Exercise aim - Repeat the entries exactly as they are written.

Page-level text extractions -
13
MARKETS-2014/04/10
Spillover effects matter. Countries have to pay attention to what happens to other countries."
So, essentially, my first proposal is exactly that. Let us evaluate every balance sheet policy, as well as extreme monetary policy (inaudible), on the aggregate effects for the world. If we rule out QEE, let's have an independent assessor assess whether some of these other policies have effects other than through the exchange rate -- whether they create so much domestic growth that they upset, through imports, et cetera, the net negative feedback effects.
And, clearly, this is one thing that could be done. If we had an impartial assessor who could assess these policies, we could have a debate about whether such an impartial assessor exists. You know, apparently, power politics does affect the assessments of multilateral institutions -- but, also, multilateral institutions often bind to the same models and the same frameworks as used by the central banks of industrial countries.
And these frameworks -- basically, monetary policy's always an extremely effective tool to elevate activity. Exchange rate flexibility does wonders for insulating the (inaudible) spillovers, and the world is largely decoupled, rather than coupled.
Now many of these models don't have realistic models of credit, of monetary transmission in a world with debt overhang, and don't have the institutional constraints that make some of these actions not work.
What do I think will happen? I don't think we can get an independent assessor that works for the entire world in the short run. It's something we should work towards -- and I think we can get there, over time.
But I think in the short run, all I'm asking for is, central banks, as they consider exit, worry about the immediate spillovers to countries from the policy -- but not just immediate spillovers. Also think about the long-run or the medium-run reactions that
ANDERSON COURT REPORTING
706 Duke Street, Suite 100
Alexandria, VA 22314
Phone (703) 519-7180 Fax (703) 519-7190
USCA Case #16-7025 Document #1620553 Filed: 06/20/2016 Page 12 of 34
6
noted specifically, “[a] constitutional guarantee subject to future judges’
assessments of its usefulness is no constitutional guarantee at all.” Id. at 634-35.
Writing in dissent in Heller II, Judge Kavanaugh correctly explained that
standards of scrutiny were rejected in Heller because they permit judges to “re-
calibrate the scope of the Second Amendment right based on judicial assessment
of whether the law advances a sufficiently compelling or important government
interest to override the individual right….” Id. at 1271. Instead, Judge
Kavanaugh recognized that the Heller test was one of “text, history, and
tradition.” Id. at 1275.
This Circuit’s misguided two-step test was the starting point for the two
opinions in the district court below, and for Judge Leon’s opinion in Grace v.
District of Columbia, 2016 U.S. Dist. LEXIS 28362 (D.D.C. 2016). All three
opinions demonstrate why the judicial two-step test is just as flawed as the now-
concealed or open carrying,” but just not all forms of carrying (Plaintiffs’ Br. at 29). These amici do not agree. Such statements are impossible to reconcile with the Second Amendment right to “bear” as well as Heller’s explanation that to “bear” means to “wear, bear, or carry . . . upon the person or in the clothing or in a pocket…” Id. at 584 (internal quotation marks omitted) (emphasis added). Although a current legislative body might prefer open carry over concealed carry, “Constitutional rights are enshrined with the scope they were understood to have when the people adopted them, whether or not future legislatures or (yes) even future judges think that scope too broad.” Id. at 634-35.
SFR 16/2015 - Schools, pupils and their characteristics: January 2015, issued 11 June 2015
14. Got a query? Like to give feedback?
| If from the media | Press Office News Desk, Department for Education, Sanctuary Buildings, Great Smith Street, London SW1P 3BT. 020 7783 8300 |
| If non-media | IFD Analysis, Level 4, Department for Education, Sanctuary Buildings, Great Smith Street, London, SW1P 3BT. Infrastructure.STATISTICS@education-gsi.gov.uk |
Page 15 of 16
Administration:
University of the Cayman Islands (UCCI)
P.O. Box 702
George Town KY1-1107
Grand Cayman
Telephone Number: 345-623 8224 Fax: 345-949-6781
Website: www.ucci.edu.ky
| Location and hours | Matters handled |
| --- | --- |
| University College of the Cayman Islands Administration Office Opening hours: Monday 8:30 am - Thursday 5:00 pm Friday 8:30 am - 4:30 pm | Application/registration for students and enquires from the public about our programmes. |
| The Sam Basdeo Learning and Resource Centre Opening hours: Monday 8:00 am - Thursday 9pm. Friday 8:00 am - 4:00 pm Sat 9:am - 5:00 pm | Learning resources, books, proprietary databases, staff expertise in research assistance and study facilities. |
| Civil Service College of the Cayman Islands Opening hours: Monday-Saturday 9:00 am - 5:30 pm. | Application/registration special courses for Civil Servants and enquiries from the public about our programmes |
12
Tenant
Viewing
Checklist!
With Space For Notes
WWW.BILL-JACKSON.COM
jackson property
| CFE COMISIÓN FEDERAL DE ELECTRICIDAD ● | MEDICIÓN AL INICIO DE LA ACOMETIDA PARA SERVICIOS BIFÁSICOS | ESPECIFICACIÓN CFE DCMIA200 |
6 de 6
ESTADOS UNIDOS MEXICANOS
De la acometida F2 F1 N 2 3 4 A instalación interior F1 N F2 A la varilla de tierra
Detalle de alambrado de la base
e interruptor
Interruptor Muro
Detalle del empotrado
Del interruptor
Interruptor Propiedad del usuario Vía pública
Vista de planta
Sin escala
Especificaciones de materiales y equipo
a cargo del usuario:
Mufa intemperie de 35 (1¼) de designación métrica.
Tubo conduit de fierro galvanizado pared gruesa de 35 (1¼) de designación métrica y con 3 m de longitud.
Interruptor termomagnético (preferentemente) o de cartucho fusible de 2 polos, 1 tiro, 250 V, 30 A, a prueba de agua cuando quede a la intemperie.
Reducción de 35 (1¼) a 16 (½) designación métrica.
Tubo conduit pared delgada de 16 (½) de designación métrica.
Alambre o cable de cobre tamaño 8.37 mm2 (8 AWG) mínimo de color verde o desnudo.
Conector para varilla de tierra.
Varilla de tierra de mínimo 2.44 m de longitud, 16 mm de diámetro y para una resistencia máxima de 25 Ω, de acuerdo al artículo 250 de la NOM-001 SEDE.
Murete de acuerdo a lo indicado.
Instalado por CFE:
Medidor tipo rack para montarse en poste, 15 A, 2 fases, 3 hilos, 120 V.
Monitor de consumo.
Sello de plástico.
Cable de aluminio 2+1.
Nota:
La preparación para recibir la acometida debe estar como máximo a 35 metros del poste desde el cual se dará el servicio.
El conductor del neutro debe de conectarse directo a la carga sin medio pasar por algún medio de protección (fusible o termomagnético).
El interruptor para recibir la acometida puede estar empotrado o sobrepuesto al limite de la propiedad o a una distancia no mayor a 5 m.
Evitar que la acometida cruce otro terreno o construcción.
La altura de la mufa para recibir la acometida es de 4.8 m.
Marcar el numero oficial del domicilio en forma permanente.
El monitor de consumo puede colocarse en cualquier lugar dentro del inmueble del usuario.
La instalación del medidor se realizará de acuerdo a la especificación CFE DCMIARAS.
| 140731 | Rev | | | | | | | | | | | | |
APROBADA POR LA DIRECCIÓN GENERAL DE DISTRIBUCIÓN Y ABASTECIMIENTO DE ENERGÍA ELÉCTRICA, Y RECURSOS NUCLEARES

Output -
13
MARKETS-2014/04/10
Spillover effects matter. Countries have to pay attention to what happens to other countries."
So, essentially, my first proposal is exactly that. Let us evaluate every balance sheet policy, as well as extreme monetary policy (inaudible), on the aggregate effects for the world. If we rule out QEE, let's have an independent assessor assess whether some of these other policies have effects other than through the exchange rate -- whether they create so much domestic growth that they upset, through imports, et cetera, the net negative feedback effects.
And, clearly, this is one thing that could be done. If we had an impartial assessor who could assess these policies, we could have a debate about whether such an impartial assessor exists. You know, apparently, power politics does affect the assessments of multilateral institutions -- but, also, multilateral institutions often bind to the same models and the same frameworks as used by the central banks of industrial countries.
And these frameworks -- basically, monetary policy's always an extremely effective tool to elevate activity. Exchange rate flexibility does wonders for insulating the (inaudible) spillovers, and the world is largely decoupled, rather than coupled.
Now many of these models don't have realistic models of credit, of monetary transmission in a world with debt overhang, and don't have the institutional constraints that make some of these actions not work.
What do I think will happen? I don't think we can get an independent assessor that works for the entire world in the short run. It's something we should work towards -- and I think we can get there, over time.
But I think in the short run, all I'm asking for is, central banks, as they consider exit, worry about the immediate spillovers to countries from the policy -- but not just immediate spillovers. Also think about the long-run or the medium-run reactions that
ANDERSON COURT REPORTING
706 Duke Street, Suite 100
Alexandria, VA 22314
Phone (703) 519-7180 Fax (703) 519-7190
USCA Case #16-7025 Document #1620553 Filed: 06/20/2016 Page 12 of 34
6
noted specifically, “[a] constitutional guarantee subject to future judges’
assessments of its usefulness is no constitutional guarantee at all.” Id. at 634-35.
Writing in dissent in Heller II, Judge Kavanaugh correctly explained that
standards of scrutiny were rejected in Heller because they permit judges to “re-
calibrate the scope of the Second Amendment right based on judicial assessment
of whether the law advances a sufficiently compelling or important government
interest to override the individual right….” Id. at 1271. Instead, Judge
Kavanaugh recognized that the Heller test was one of “text, history, and
tradition.” Id. at 1275.
This Circuit’s misguided two-step test was the starting point for the two
opinions in the district court below, and for Judge Leon’s opinion in Grace v.
District of Columbia, 2016 U.S. Dist. LEXIS 28362 (D.D.C. 2016). All three
opinions demonstrate why the judicial two-step test is just as flawed as the now-
concealed or open carrying,” but just not all forms of carrying (Plaintiffs’ Br. at 29). These amici do not agree. Such statements are impossible to reconcile with the Second Amendment right to “bear” as well as Heller’s explanation that to “bear” means to “wear, bear, or carry . . . upon the person or in the clothing or in a pocket…” Id. at 584 (internal quotation marks omitted) (emphasis added). Although a current legislative body might prefer open carry over concealed carry, “Constitutional rights are enshrined with the scope they were understood to have when the people adopted them, whether or not future legislatures or (yes) even future judges think that scope too broad.” Id. at 634-35.
SFR 16/2015 - Schools, pupils and their characteristics: January 2015, issued 11 June 2015
14. Got a query? Like to give feedback?
| If from the media | Press Office News Desk, Department for Education, Sanctuary Buildings, Great Smith Street, London SW1P 3BT. 020 7783 8300 |
| If non-media | IFD Analysis, Level 4, Department for Education, Sanctuary Buildings, Great Smith Street, London, SW1P 3BT. Infrastructure.STATISTICS@education-gsi.gov.uk |
Page 15 of 16
Administration:
University of the Cayman Islands (UCCI)
P.O. Box 702
George Town KY1-1107
Grand Cayman
Telephone Number: 345-623 8224 Fax: 345-949-6781
Website: www.ucci.edu.ky
| Location and hours | Matters handled |
| --- | --- |
| University College of the Cayman Islands Administration Office Opening hours: Monday 8:30 am - Thursday 5:00 pm Friday 8:30 am - 4:30 pm | Application/registration for students and enquires from the public about our programmes. |
| The Sam Basdeo Learning and Resource Centre Opening hours: Monday 8:00 am - Thursday 9pm. Friday 8:00 am - 4:00 pm Sat 9:am - 5:00 pm | Learning resources, books, proprietary databases, staff expertise in research assistance and study facilities. |
| Civil Service College of the Cayman Islands Opening hours: Monday-Saturday 9:00 am - 5:30 pm. | Application/registration special courses for Civil Servants and enquiries from the public about our programmes |
12
Tenant
Viewing
Checklist!
With Space For Notes
WWW.BILL-JACKSON.COM
jackson property
| CFE COMISIÓN FEDERAL DE ELECTRICIDAD ● | MEDICIÓN AL INICIO DE LA ACOMETIDA PARA SERVICIOS BIFÁSICOS | ESPECIFICACIÓN CFE DCMIA200 |
6 de 6
ESTADOS UNIDOS MEXICANOS
De la acometida F2 F1 N 2 3 4 A instalación interior F1 N F2 A la varilla de tierra
Detalle de alambrado de la base
e interruptor
Interruptor Muro
Detalle del empotrado
Del interruptor
Interruptor Propiedad del usuario Vía pública
Vista de planta
Sin escala
Especificaciones de materiales y equipo
a cargo del usuario:
Mufa intemperie de 35 (1¼) de designación métrica.
Tubo conduit de fierro galvanizado pared gruesa de 35 (1¼) de designación métrica y con 3 m de longitud.
Interruptor termomagnético (preferentemente) o de cartucho fusible de 2 polos, 1 tiro, 250 V, 30 A, a prueba de agua cuando quede a la intemperie.
Reducción de 35 (1¼) a 16 (½) designación métrica.
Tubo conduit pared delgada de 16 (½) de designación métrica.
Alambre o cable de cobre tamaño 8.37 mm2 (8 AWG) mínimo de color verde o desnudo.
Conector para varilla de tierra.
Varilla de tierra de mínimo 2.44 m de longitud, 16 mm de diámetro y para una resistencia máxima de 25 Ω, de acuerdo al artículo 250 de la NOM-001 SEDE.
Murete de acuerdo a lo indicado.
Instalado por CFE:
Medidor tipo rack para montarse en poste, 15 A, 2 fases, 3 hilos, 120 V.
Monitor de consumo.
Sello de plástico.
Cable de aluminio 2+1.
Nota:
La preparación para recibir la acometida debe estar como máximo a 35 metros del poste desde el cual se dará el servicio.
El conductor del neutro debe de conectarse directo a la carga sin medio pasar por algún medio de protección (fusible o termomagnético).
El interruptor para recibir la acometida puede estar empotrado o sobrepuesto al limite de la propiedad o a una distancia no mayor a 5 m.
Evitar que la acometida cruce otro terreno o construcción.
La altura de la mufa para recibir la acometida es de 4.8 m.
Marcar el numero oficial del domicilio en forma permanente.
El monitor de consumo puede colocarse en cualquier lugar dentro del inmueble del usuario.
La instalación del medidor se realizará de acuerdo a la especificación CFE DCMIARAS.
| 140731 | Rev | | | | | | | | | | | | |
APROBADA POR LA DIRECCIÓN GENERAL DE DISTRIBUCIÓN Y ABASTECIMIENTO DE ENERGÍA ELÉCTRICA, Y RECURSOS NUCLEARES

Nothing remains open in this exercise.